Polygon in Given Points

import math
import numpy as np
import matplotlib.pyplot as plt
import time

from sklearn.neighbors import NearestNeighbors


millis = round(int(time.time())) / 1000

####input String
print("2D to 3D convert")

resultString = "0,487.50,399.46,176.84,99.99;1,485.93,423.43,-4.01,95.43;2,380.53,433.28,1.52,94.90;3,454.47,397.68,177.07,90.63;4,490.20,404.10,-6.17,89.90;5,623.56,430.52,-176.09,89.00;6,394.66,385.44,90.22,87.74;7,625.61,416.77,-177.95,87.02;8,597.21,591.66,-91.04,86.49;9,374.03,540.89,-11.20,85.77;10,600.51,552.91,178.29,85.52;11,605.29,530.78,-179.89,85.34;12,583.73,653.92,-82.39,84.42;13,483.56,449.58,-91.12,83.37;14,379.01,451.62,-6.21,81.51"

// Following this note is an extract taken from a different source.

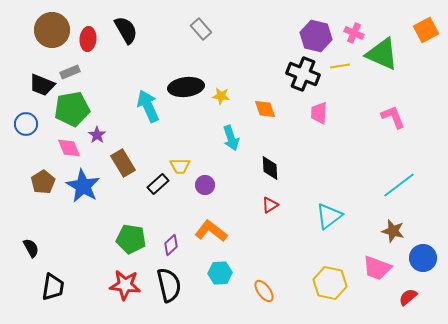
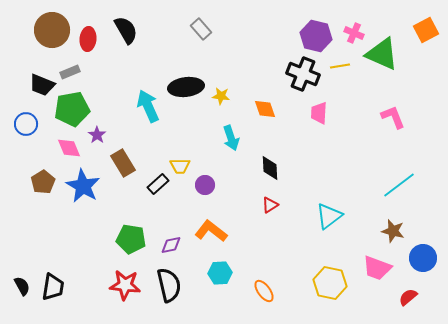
purple diamond at (171, 245): rotated 30 degrees clockwise
black semicircle at (31, 248): moved 9 px left, 38 px down
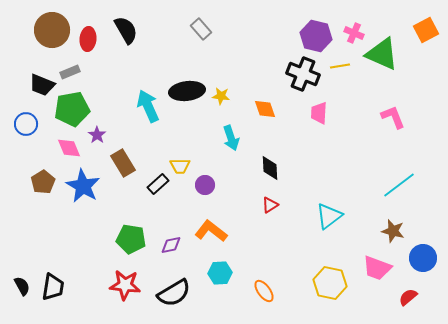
black ellipse at (186, 87): moved 1 px right, 4 px down
black semicircle at (169, 285): moved 5 px right, 8 px down; rotated 72 degrees clockwise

resultString = resultString.split(";")

resultStringSplitted = list()
coordinatesOnly = list()
for i in range(len(resultString)):
        resultStringSplitted .append(resultString[i].split(","))
        newList = ((float(resultString[i].split(",")[1]),float(resultString[i].split(",")[2])))
        coordinatesOnly.append(newList)
        for j in range(len(resultStringSplitted[i])):
                resultStringSplitted[i][j] = float(resultStringSplitted[i][j])

#Check if score is valid
validScoreList = list()
for i in range(len(resultStringSplitted)):
        if resultStringSplitted[i][len(resultStringSplitted[i])-1] != 0:
                validScoreList.append(resultStringSplitted[i])
resultStringSplitted = validScoreList

#Result String array contains all 2D results
# [Point Number, X Coordinate, Y Coordinate, Angle, Point Score]
for i in range(len(resultStringSplitted)):
        plt.scatter(resultStringSplitted[i][1],resultStringSplitted[i][2])

plt.show(block=True)

Since you mentioned that you can have a maximum of 15 points, I suggest to check all possible combinations of 4 points and keep all rectangles that are close enough to perfect rectangles. For 15 points, it is "only" 15*14*13*12=32760 potential rectangles.

import math
import itertools
import numpy as np

coordinatesOnly = ((0,0),(0,1),(1,0),(1,1),(2,0),(2,1),(1,3)) # Test data
rectangles = []

# Returns True if l0 and l1 are within 10% deviation
def isValid(l0, l1):
    if l0 == 0 or l1 == 0:
        return False
    return abs(max(l0,l1)/min(l0,l1) - 1) < 0.1

for p in itertools.combinations(np.array(coordinatesOnly),4):
    for r in itertools.permutations(p,4):
        l01 = np.linalg.norm(r[1]-r[0]) # Side
        l12 = np.linalg.norm(r[2]-r[1]) # Side
        l23 = np.linalg.norm(r[3]-r[2]) # Side
        l30 = np.linalg.norm(r[0]-r[3]) # Side
        l02 = np.linalg.norm(r[2]-r[0]) # Diagonal
        l13 = np.linalg.norm(r[2]-r[0]) # Diagonal
        areSidesEqual = isValid(l01,l23) and isValid(l12,l30)
        isDiag1Valid = isValid(math.sqrt(l01*l01+l30*l30),l13) # Pythagore
        isDiag2Valid = isValid(math.sqrt(l01*l01+l12*l12),l02) # Pythagore
        if areSidesEqual and isDiag1Valid and isDiag2Valid:
            rectangles.append(r)
            break

print(rectangles)

It takes about 1 second to run on 15 points on my computer. It really depends on what are your requirements for computation time, ie, real time, interactive time, "I just don't want to spend days waiting for the answer" time.